Çankırı’nın göbeğinde, Çankırı Lisesi’nin bulunduğu bölgedeki Atatürk Bulvarı’nın Bademlik Camii’ne kadar olan uzantısı ile Org. İsmail Hakkı Karadayı Bulvarı’nın kesiştiği kavşak yanında demiryolu hemzemin geçidinin bulunması, bununla kalsa iyi, Hancı Emir sokak, İsfendiyar sokağın da eklenmesi ile özellikle sabah ve akşam saatlerinde sıkışan trafik tahammül sınırlarını zorluyor.
Trafiğin durduğu, bazı araçların kontak kapatmak zorunda kaldığı metrelerce uzayıp giden araç kuyruğundaki şoförler için çile dakikaları başlamaya görsün. Yakıt israfı, zaman kaybı, doğan stres çekilir gibi değil.

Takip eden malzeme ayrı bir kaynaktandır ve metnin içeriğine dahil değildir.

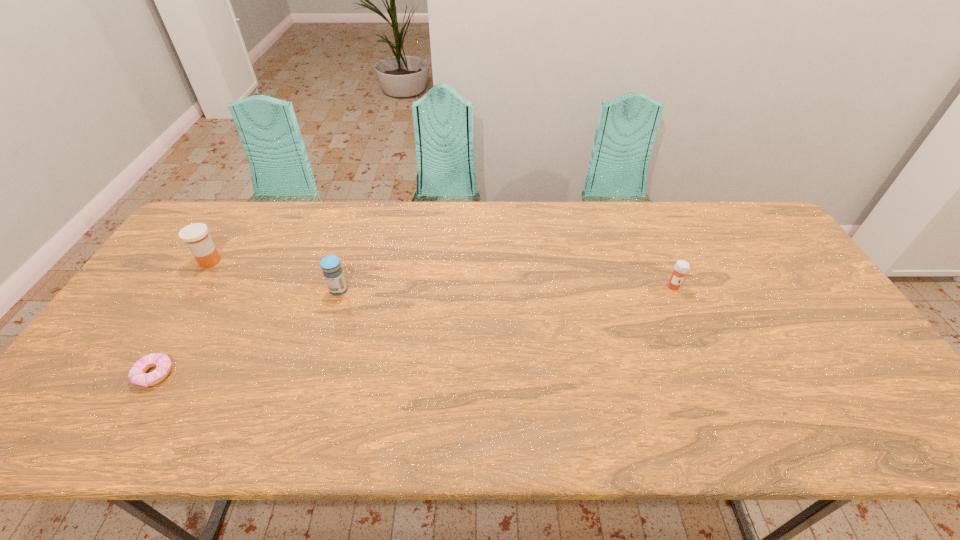
Identify the location of free space between the farthest medicine and the rightmost medicine. This screenshot has width=960, height=540. (442, 274).

Where is `vacant area that lies between the shortest medicine and the farthest medicine`? vacant area that lies between the shortest medicine and the farthest medicine is located at coordinates (442, 274).

Where is `vacant point located between the leftmost medicine and the rightmost medicine`? The image size is (960, 540). vacant point located between the leftmost medicine and the rightmost medicine is located at coordinates (442, 274).

Find the location of `empty space between the shortest object and the farthest medicine`. empty space between the shortest object and the farthest medicine is located at coordinates (182, 318).

Where is `free space that is in between the second medicine from left to right and the shortest object`? The image size is (960, 540). free space that is in between the second medicine from left to right and the shortest object is located at coordinates (247, 332).

You are a GUI agent. You are given a task and a screenshot of the screen. Output one action in this format:
    pyautogui.click(x=<x>, y=<y>)
    Task: Click on the vacant space in between the second object from right to left and the leftmost medicine
    
    Given the screenshot: What is the action you would take?
    pyautogui.click(x=275, y=275)

Locate an element on the screen. This screenshot has width=960, height=540. the third closest object to the rightmost object is located at coordinates (196, 237).

The width and height of the screenshot is (960, 540). I want to click on object that can be found as the closest to the second medicine from right to left, so click(x=196, y=237).

Choose which medicine is the second nearest neighbor to the farthest medicine. Please provide its 2D coordinates. Your answer should be formatted as a tuple, i.e. [(x, y)], where the tuple contains the x and y coordinates of a point satisfying the conditions above.

[(681, 267)]

Identify the location of the second closest medicine to the leftmost medicine. (681, 267).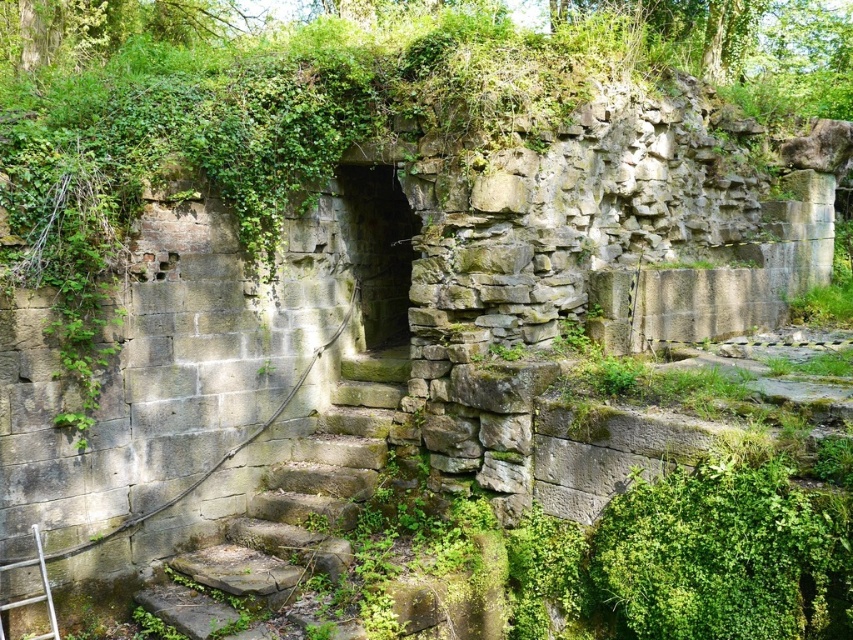
You are standing at the entrance of the old stone structure and notice the stone steps at center. Based on their position, can you determine if they lead towards the archway or away from it?

The stone steps at center is located at point (306, 493), which is in the central area of the structure. Since the archway is a central feature leading into the interior, the steps likely lead towards the archway.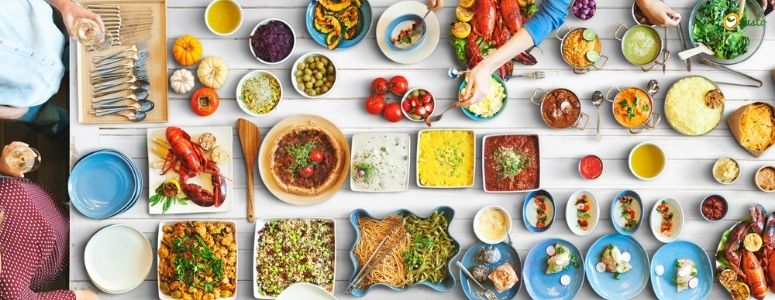
Where is `square dish`? The image size is (775, 300). square dish is located at coordinates (214, 265), (273, 264), (212, 166), (384, 158), (448, 154), (518, 156).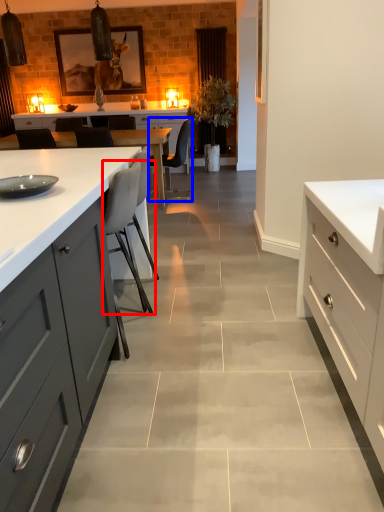
Question: Among these objects, which one is farthest to the camera, chair (highlighted by a red box) or chair (highlighted by a blue box)?

Choices:
 (A) chair
 (B) chair

Answer: (B)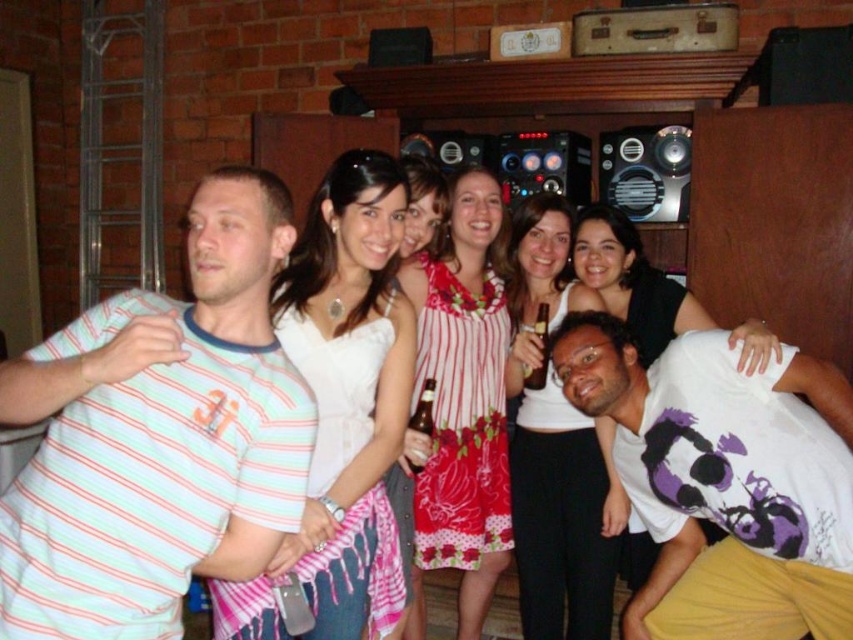
You are a photographer standing in front of the white satin dress at center. You want to take a photo of it but need to be at least 6 feet away to avoid blurring. Can you do it?

The distance between you and the white satin dress at center is 5.09 feet, which is less than the required 6 feet. Therefore, you cannot take the photo without risking blurring.

Looking at this image, you are a photographer trying to capture a closeup shot of the white satin dress at center and the white matte tank top at center. The camera you are using has a maximum focus range of 24 inches. Will you be able to focus on both items simultaneously?

The white satin dress at center and white matte tank top at center are 23.89 inches apart from each other. Since the distance between them is less than the camera maximum focus range of 24 inches, the photographer can focus on both items simultaneously.

You are a photographer at the event and want to capture a photo that includes both the striped cotton shirt at left and the white lace dress at center. Based on their positions, which one should you focus on first to ensure both are in frame?

The striped cotton shirt at left is located above the white lace dress at center, so you should focus on the white lace dress at center first to ensure both are in frame.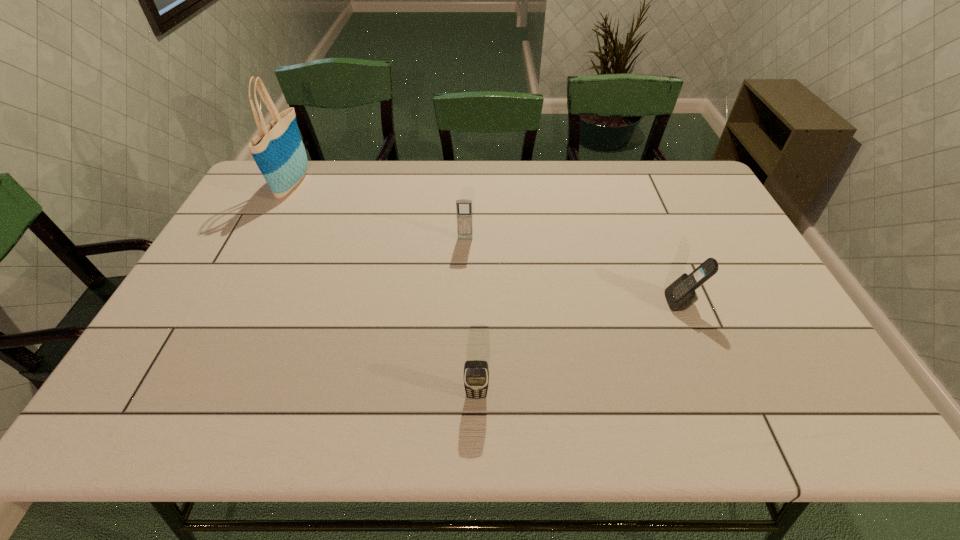
The height and width of the screenshot is (540, 960). I want to click on vacant area located on the front-facing side of the rightmost cellular telephone, so click(559, 302).

Where is `vacant position located 0.360m on the front-facing side of the rightmost cellular telephone`? This screenshot has height=540, width=960. vacant position located 0.360m on the front-facing side of the rightmost cellular telephone is located at coordinates (528, 302).

Identify the location of object at the far edge. (278, 150).

Locate an element on the screen. This screenshot has width=960, height=540. object positioned at the near edge is located at coordinates (476, 373).

Where is `object positioned at the left edge`? This screenshot has width=960, height=540. object positioned at the left edge is located at coordinates (278, 150).

This screenshot has width=960, height=540. Find the location of `object located at the far left corner`. object located at the far left corner is located at coordinates (278, 150).

In the image, there is a desktop. Identify the location of vacant area at the far edge. Image resolution: width=960 pixels, height=540 pixels. (372, 187).

This screenshot has width=960, height=540. In order to click on vacant space at the near edge of the desktop in this screenshot , I will do click(x=300, y=395).

Identify the location of vacant region at the left edge of the desktop. The height and width of the screenshot is (540, 960). (178, 377).

Where is `vacant space at the right edge of the desktop`? The height and width of the screenshot is (540, 960). vacant space at the right edge of the desktop is located at coordinates (680, 202).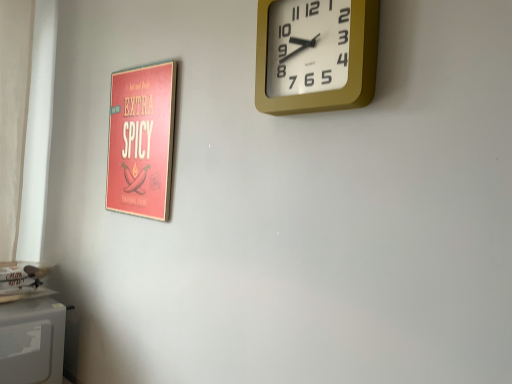
Question: Considering the positions of point (32, 342) and point (148, 162), is point (32, 342) closer or farther from the camera than point (148, 162)?

Choices:
 (A) farther
 (B) closer

Answer: (A)

Question: Visually, is white matte microwave at lower left positioned to the left or to the right of matte red poster at left?

Choices:
 (A) right
 (B) left

Answer: (B)

Question: Estimate the real-world distances between objects in this image. Which object is closer to the matte red poster at left?

Choices:
 (A) white matte microwave at lower left
 (B) gold metallic wall clock at upper right

Answer: (B)

Question: Estimate the real-world distances between objects in this image. Which object is closer to the matte red poster at left?

Choices:
 (A) white matte microwave at lower left
 (B) gold metallic wall clock at upper right

Answer: (B)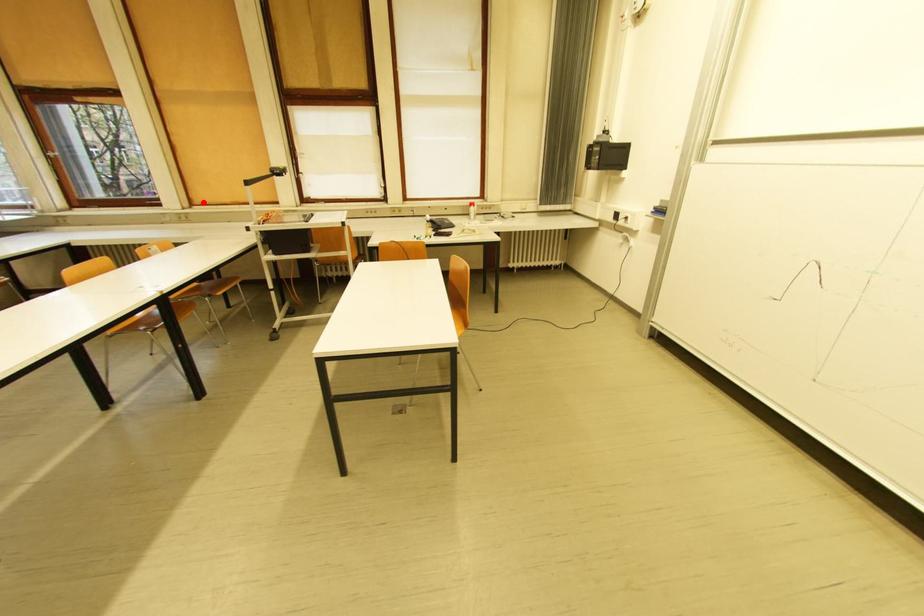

Geriye doğru 10’lu, 20‘li yıllardan 30‘lu yıllara kadar dayanan sorunu öngören babayiğit/babayiğitler çıkmayınca yara bu günlere kadar geldi.
Bu dönemlerde görev alan seçilen/ atananların hürmet, saygı, muhabbet dolu duygularla kulaklarına bir şeylerin fısıldadığından haberleri var mıdır acaba?
Evet; Enerji üretecek, tarım ve hayvancılığa hız kazandıracak, gerektiğinde içme suyu olarak kullanılmaya elverişli, faydası Çankırı, Çorum ve Kastamonu’ya uzanan Devrez Kızlaryolu Hasan Zuhuri Sarıkaya Barajı’nın önemini kimse tartışmıyor. Hayalleri süsleyen yatırımla öğünmek yerden göğe kadar hakları da, ötelenen kronik kavşak hakkında ne düşünüldüğünü insan merak etmeden duramıyor. Nereye kadar?..
Bugün de gelecekte de yaşamaktan mutlu olunan, seçimle gurur duyulan, hayatı kolaylaştıran, her şeye rahatlıkla ulaşabilen, çok değil küçük dokunuşların olduğu akıllı bir şehir isteniyor. Çok mu?.. Hakkı yok mu?..
Geçtiğimiz günlerde yazdım; “ Uydu kent, çevre yolu, hastane vb sizin olsun ben 1074 Çankırıspor’u istiyorum” diye…
Bugün de “Baraj da sizin olsun, ben nefes alacağım kavşak istiyorum.”